Update, disable, or delete filters
Re-enter an existing CWE and glob pattern combination to edit its comment—the button changes to Update CWE Filter and the existing entry is updated instead of duplicated. Submitting a blank comment leaves the existing comment unchanged. Use the Actions column to disable, enable, or delete a filter at any time.
Common scenarios
- Focus on critical paths: Temporarily mute low-impact CWEs until you finish triaging high-severity findings.
- Framework-level protection: Skip CWEs covered by built-in framework hardening (e.g., managed auth providers).
- Compliance tailoring: Disallow CWEs that violate organizational policies while keeping scans manageable.
- Early-stage development: Move fast by hiding noise but re-enable the filters later before shipping.
Tip: Periodically re-run scans with the full CWE list enabled so you don’t miss regressions when filters change.
Project Views and Controls
Trigger a Scan for a Specific Branch
Select the branch you care about from the branch picker at the top of the dashboard before hitting Scan now. Corgea locks the scan to that branch’s latest commit and stores branch metadata so you can compare results across lines of development.
Scan Log
The Scan Log tracks every run you kick off. It records status, duration, branch, and who triggered each scan. Use this page to rerun scans, compare results side by side, and jump into the findings that caused failures.
Endpoint Findings Filters
When you switch a scan’s findings table to the Endpoint view, use the Reachable toggle to limit results to issues that are reachable from the endpoint call path. The toggle state is preserved in the URL so you can share or bookmark the filtered view.Advanced Vulnerability Search
Click the Advanced button on the project page to open the Advanced Vulnerability Search page and zero in on findings across every scan run. The view surfaces totals plus severity counts at the top, and you can expand any project to reveal its files, CWE badges, urgency levels, detection times, and other context without leaving the list.- Filters: Narrow results by Vulnerability Category, Urgency, Confidence, Status, Fix Status, Scan Type, Project, Branch, policies, or other metadata. A Date Range (preset or custom) is required so the system knows which span of time to examine.
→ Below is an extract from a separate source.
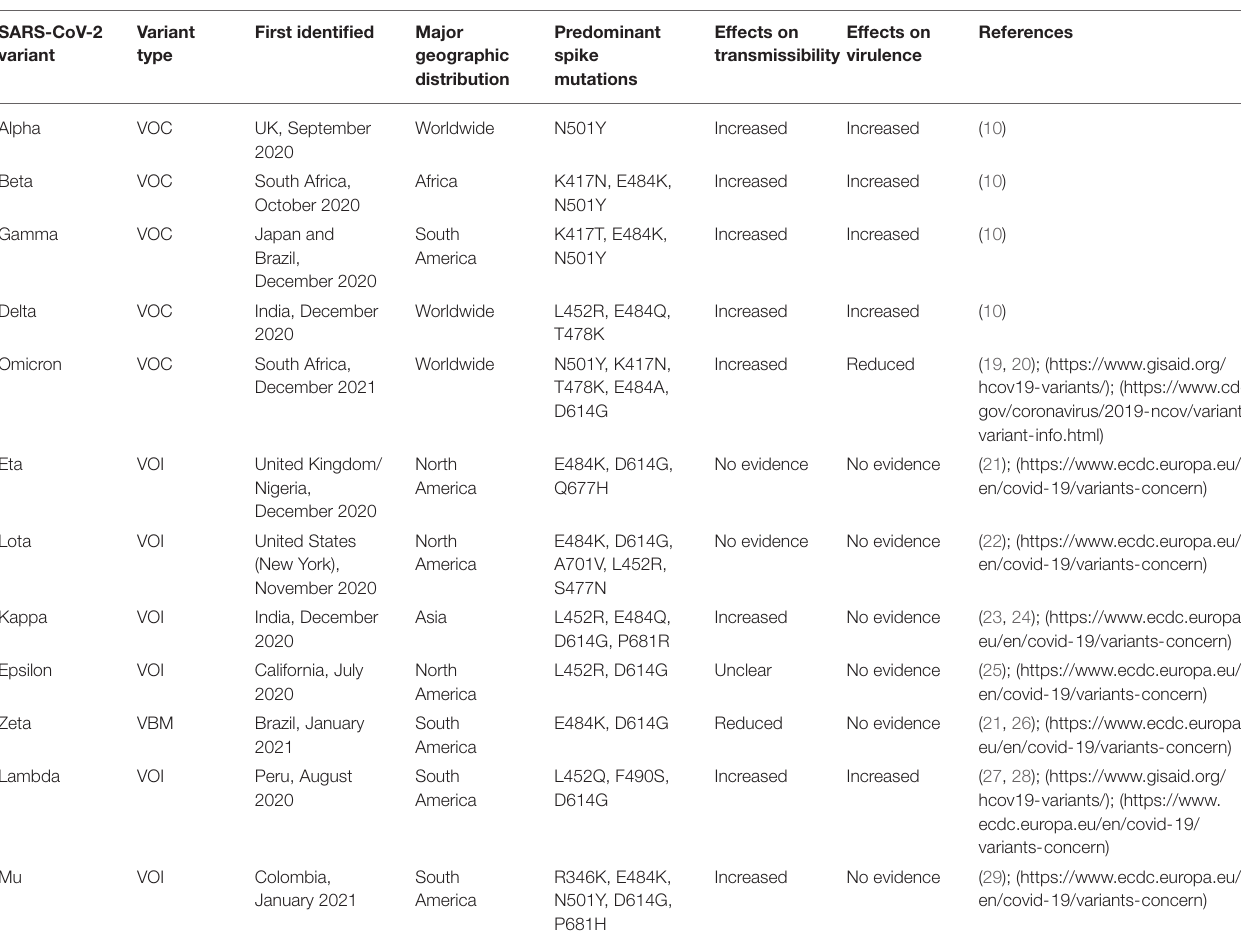
TABLE 1 | History and major characteristics of SARS-CoV-2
- Date reminder: The interface highlights what’s missing if you try to run a search without selecting a date range, and keeps the controls disabled until you pick a preset or custom window.
- Results exploration: Click any row to load more context in the side panel while keeping your active filters in place. This lets you review evidence, remediation guidance, and related scan details without disrupting the list.